Please return each line from the rows below that contains the string "sketchPlane", copying every such line in full.

▶ _Given data_
-------

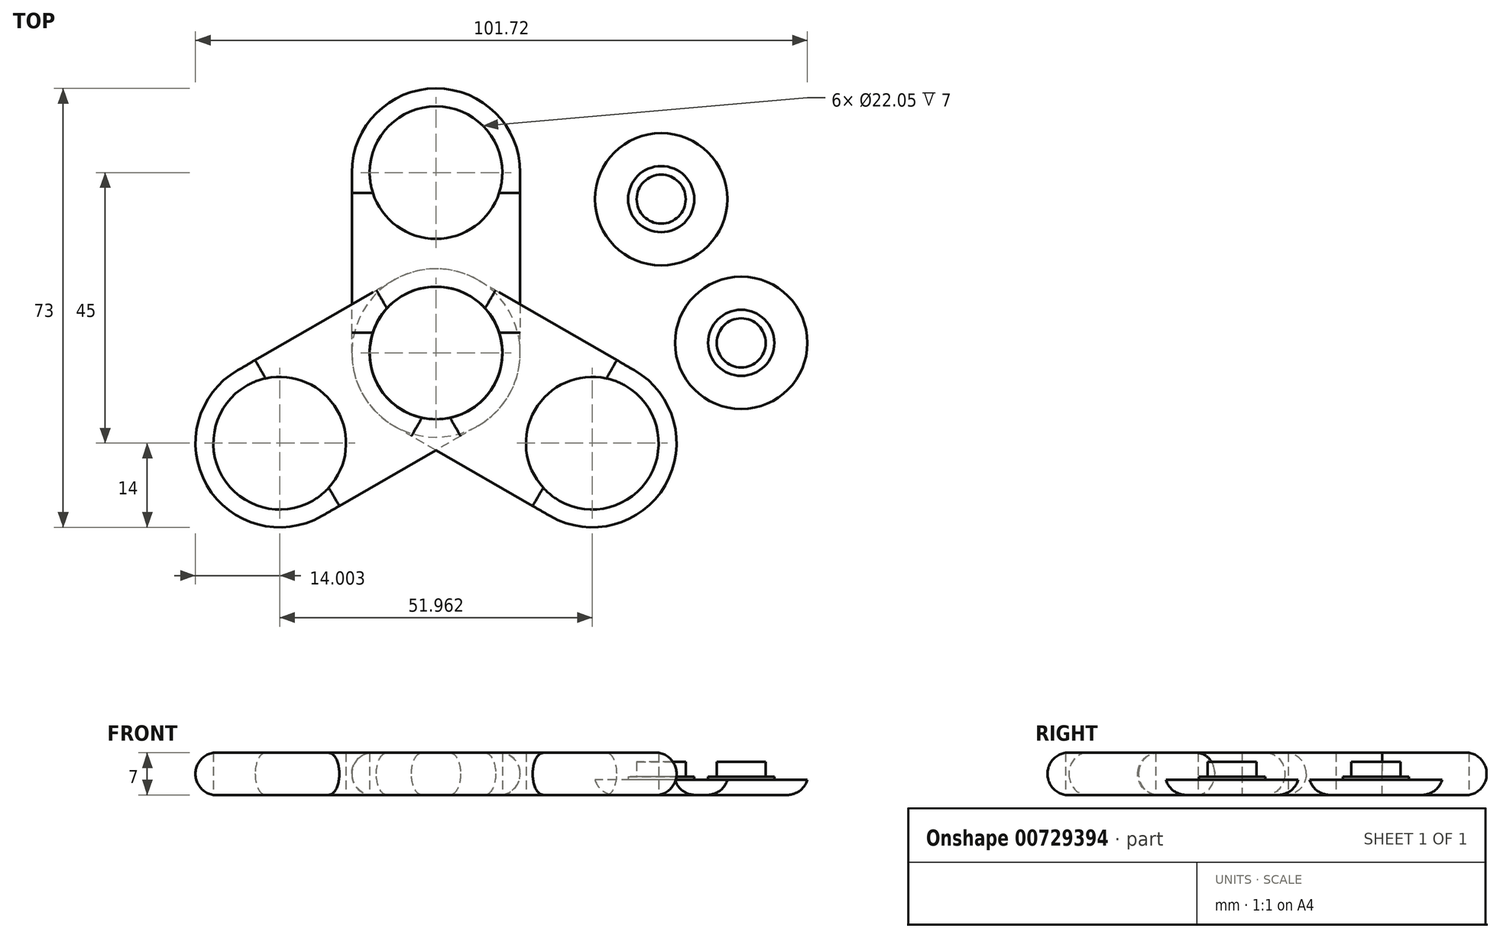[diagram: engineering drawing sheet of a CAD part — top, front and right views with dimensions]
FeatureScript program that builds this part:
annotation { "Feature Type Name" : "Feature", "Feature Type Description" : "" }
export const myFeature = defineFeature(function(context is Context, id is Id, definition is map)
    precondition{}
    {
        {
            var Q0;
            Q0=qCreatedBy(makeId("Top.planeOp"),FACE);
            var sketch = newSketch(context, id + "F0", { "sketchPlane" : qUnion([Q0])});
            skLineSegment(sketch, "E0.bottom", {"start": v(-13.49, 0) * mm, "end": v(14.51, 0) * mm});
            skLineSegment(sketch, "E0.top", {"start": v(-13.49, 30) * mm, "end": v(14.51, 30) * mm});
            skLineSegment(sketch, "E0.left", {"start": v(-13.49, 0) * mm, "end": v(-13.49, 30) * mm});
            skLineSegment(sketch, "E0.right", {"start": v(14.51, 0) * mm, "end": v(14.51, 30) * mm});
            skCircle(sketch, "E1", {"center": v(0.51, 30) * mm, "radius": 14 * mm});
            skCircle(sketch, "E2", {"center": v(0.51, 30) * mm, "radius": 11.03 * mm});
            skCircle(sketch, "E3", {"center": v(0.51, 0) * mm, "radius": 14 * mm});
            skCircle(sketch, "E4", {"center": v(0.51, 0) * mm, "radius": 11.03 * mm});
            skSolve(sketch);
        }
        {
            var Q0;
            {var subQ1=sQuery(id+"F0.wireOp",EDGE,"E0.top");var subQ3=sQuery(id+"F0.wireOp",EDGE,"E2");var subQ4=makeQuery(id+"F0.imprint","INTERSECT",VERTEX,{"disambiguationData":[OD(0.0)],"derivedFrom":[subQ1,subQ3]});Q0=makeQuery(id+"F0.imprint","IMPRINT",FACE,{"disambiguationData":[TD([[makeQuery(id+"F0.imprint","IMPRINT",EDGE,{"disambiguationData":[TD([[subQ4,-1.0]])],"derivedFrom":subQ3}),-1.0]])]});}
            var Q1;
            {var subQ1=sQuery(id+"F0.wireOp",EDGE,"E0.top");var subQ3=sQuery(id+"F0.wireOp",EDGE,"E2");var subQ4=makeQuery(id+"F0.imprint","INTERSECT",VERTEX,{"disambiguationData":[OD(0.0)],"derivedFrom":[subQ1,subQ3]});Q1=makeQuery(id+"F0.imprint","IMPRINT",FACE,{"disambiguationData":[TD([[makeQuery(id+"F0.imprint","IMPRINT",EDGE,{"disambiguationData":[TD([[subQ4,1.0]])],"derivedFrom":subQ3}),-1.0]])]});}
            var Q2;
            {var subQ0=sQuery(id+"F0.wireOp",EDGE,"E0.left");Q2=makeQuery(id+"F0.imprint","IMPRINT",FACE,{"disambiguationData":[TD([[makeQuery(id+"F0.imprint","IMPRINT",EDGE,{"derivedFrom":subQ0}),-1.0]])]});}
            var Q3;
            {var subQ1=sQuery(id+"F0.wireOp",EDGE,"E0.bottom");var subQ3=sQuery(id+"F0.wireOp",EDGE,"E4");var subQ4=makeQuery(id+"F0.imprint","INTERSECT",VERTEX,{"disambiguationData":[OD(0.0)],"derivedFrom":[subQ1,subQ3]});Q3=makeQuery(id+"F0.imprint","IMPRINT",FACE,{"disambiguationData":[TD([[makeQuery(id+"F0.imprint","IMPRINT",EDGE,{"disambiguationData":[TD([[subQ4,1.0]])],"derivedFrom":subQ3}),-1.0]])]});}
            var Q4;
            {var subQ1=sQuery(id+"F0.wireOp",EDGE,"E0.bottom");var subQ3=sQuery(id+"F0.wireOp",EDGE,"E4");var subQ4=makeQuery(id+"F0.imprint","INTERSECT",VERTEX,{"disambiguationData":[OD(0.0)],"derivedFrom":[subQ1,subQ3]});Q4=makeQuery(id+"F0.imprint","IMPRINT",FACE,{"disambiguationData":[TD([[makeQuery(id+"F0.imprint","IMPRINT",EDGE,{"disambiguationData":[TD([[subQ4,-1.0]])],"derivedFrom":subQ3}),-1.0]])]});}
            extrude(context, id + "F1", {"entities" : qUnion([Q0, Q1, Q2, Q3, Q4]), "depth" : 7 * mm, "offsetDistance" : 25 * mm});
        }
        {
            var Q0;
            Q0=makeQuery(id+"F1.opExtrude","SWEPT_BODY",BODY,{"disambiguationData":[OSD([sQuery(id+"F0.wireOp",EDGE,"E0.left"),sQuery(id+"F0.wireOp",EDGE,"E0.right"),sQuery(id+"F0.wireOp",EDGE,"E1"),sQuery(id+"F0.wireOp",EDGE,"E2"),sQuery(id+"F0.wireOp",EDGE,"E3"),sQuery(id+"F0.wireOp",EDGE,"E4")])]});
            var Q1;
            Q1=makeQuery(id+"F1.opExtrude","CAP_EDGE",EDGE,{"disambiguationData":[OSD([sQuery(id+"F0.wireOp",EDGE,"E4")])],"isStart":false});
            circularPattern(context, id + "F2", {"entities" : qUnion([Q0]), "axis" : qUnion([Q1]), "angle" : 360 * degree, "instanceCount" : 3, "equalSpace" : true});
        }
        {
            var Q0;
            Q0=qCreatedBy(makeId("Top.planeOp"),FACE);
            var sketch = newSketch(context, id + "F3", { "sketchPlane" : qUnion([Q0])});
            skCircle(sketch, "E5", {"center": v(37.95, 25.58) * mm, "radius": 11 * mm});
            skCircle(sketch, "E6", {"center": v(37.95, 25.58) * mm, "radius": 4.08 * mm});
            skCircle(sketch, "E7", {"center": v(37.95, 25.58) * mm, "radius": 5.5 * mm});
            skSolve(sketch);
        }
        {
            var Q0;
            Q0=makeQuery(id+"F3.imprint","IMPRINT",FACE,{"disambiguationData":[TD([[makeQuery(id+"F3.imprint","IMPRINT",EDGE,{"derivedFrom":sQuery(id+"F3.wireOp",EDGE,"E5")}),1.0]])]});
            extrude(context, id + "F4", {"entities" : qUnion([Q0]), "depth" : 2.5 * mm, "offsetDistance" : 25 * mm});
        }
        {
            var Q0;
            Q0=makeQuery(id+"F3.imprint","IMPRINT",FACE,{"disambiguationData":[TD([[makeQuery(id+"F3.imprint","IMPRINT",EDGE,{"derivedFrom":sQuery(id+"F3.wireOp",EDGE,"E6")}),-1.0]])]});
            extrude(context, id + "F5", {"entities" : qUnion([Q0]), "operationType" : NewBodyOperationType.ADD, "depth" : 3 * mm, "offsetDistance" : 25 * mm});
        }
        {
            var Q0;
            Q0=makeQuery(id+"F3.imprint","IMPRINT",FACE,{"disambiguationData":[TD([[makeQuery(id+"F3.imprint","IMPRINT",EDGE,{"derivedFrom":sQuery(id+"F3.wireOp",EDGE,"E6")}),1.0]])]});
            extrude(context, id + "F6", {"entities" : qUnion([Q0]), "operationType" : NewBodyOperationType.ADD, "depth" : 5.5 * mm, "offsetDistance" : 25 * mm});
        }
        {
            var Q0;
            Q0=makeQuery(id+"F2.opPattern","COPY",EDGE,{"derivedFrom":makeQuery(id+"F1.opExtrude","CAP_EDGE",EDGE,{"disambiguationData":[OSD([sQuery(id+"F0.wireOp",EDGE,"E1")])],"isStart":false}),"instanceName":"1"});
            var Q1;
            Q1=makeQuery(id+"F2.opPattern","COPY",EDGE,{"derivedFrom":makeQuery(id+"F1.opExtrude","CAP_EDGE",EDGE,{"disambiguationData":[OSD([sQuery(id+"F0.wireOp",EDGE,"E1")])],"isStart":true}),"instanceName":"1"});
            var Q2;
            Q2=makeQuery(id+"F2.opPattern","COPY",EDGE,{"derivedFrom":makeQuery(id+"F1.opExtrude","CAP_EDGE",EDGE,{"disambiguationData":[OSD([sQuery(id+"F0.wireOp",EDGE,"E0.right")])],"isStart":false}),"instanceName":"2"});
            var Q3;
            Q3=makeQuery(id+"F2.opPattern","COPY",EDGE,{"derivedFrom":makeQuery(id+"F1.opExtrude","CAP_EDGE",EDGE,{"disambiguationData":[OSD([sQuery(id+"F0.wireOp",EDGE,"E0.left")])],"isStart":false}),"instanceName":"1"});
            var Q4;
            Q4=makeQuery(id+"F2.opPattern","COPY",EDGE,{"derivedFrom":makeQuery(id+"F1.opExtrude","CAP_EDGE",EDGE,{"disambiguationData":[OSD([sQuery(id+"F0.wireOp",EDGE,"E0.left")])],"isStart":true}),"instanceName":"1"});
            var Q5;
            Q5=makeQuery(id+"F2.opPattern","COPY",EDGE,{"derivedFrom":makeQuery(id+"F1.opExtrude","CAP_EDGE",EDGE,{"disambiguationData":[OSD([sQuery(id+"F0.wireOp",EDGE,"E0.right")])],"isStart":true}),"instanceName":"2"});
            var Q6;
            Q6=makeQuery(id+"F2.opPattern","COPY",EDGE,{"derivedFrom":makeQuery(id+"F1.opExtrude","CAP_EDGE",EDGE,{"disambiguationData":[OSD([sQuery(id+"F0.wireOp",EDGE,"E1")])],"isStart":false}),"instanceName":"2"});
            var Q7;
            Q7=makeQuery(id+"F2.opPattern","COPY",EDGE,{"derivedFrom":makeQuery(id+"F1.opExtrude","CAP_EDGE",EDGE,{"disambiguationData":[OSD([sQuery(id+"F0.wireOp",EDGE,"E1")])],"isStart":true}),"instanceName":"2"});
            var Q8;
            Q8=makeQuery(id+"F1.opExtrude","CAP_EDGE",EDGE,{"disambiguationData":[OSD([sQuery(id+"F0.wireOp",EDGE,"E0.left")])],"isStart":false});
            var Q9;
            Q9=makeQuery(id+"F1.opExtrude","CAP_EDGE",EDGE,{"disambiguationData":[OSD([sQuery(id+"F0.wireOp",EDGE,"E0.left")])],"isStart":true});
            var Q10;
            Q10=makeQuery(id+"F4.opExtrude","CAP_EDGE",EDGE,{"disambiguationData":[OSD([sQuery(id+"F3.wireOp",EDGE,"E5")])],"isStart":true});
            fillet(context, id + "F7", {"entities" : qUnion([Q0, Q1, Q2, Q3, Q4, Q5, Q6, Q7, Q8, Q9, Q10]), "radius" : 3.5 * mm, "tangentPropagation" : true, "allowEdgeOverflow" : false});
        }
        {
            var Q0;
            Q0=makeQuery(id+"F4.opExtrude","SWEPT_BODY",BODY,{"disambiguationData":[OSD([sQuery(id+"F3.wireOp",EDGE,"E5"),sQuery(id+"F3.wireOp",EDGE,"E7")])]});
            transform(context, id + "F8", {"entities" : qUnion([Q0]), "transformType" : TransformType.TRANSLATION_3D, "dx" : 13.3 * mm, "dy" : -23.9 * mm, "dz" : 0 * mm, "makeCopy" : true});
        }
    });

-------

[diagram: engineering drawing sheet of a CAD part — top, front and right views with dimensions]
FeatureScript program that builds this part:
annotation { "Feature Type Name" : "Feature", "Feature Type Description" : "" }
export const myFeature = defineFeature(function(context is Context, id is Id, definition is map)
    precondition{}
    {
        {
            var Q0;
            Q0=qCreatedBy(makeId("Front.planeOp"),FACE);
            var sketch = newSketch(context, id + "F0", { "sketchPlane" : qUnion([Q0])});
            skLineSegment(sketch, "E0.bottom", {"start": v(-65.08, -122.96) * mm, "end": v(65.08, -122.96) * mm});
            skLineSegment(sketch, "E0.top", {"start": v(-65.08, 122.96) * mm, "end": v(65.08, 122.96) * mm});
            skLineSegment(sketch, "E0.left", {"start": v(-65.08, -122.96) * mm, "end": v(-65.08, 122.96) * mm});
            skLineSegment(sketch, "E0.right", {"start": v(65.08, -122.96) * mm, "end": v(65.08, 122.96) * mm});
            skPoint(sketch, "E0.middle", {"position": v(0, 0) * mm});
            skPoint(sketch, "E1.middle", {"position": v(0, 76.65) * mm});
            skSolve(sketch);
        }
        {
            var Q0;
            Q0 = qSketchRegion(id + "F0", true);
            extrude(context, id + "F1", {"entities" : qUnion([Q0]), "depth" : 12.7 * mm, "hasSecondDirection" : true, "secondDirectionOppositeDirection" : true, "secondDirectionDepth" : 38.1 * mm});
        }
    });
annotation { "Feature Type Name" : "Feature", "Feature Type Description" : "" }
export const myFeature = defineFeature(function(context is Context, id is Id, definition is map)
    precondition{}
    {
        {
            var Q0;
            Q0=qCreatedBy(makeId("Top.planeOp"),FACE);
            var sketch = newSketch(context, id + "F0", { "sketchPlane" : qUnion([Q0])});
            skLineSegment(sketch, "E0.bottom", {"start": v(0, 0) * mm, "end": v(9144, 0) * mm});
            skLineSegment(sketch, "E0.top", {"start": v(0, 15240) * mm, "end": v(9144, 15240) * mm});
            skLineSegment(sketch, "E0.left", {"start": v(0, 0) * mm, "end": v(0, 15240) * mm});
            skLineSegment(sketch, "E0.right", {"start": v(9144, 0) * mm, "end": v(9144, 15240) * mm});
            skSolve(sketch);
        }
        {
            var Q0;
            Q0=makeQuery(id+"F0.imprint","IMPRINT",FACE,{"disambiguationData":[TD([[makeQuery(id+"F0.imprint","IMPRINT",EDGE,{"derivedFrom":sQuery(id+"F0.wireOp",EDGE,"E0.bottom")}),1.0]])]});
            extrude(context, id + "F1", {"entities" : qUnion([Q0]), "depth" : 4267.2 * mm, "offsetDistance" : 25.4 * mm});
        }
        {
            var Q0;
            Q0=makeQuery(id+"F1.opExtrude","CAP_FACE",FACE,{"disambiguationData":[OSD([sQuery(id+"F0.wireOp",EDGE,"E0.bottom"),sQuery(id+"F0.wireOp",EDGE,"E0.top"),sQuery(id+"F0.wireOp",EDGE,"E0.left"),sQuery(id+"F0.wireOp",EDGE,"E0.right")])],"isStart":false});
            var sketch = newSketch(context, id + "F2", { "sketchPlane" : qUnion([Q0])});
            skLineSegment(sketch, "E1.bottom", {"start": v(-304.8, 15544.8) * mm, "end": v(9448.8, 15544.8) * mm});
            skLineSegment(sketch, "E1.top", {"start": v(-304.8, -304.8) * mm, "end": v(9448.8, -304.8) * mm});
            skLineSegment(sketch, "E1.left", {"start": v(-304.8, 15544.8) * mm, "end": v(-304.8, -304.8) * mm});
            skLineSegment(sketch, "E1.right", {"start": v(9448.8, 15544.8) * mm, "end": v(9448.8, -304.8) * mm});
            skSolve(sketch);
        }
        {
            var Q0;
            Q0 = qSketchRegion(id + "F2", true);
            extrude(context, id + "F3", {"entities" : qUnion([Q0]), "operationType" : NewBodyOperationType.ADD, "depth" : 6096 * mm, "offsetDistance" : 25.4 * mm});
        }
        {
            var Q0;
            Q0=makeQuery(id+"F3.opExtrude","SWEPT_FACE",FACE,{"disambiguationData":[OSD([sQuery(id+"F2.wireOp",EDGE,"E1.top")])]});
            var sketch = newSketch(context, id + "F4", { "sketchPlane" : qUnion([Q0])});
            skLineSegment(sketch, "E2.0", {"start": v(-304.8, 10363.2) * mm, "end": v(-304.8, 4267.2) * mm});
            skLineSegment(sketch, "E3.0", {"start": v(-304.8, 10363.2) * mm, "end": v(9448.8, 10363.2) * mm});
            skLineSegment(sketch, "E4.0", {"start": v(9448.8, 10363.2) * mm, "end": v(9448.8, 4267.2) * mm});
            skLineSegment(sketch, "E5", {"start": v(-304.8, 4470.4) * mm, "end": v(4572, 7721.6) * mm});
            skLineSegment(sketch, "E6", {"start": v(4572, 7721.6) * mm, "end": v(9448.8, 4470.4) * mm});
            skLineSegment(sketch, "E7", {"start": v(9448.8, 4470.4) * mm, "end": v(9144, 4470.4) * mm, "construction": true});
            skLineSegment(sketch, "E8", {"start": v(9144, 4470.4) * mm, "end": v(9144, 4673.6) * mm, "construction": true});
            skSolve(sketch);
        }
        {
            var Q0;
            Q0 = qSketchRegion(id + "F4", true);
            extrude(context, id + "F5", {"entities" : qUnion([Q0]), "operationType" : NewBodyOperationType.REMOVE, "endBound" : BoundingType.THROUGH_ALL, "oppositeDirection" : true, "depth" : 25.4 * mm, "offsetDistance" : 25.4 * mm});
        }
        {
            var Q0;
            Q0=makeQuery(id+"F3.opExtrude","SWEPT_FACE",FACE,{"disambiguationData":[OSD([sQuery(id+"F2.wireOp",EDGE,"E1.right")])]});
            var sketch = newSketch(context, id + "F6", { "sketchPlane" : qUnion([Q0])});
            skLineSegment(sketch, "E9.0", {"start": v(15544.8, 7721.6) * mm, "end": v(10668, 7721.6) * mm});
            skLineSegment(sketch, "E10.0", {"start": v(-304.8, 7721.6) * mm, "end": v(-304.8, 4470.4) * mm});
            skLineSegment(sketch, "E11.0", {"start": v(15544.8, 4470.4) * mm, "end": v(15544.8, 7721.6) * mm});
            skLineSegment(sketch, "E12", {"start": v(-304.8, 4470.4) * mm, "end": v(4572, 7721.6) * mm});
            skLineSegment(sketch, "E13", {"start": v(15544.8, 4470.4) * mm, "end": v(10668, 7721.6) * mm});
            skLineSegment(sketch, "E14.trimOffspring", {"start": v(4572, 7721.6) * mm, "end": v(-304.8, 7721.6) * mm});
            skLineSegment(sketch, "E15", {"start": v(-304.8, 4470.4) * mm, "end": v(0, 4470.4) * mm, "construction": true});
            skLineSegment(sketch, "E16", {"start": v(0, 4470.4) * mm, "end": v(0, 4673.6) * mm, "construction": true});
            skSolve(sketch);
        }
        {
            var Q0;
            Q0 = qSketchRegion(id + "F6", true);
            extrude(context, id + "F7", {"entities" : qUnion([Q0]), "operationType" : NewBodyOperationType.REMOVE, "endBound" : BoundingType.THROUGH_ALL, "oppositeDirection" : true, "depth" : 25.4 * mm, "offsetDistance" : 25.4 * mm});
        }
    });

-------

▶ _Full solution_
            var sketch = newSketch(context, id + "F0", { "sketchPlane" : qUnion([Q0])});
            var sketch = newSketch(context, id + "F3", { "sketchPlane" : qUnion([Q0])});
            var sketch = newSketch(context, id + "F0", { "sketchPlane" : qUnion([Q0])});
            var sketch = newSketch(context, id + "F0", { "sketchPlane" : qUnion([Q0])});
            var sketch = newSketch(context, id + "F2", { "sketchPlane" : qUnion([Q0])});
            var sketch = newSketch(context, id + "F4", { "sketchPlane" : qUnion([Q0])});
            var sketch = newSketch(context, id + "F6", { "sketchPlane" : qUnion([Q0])});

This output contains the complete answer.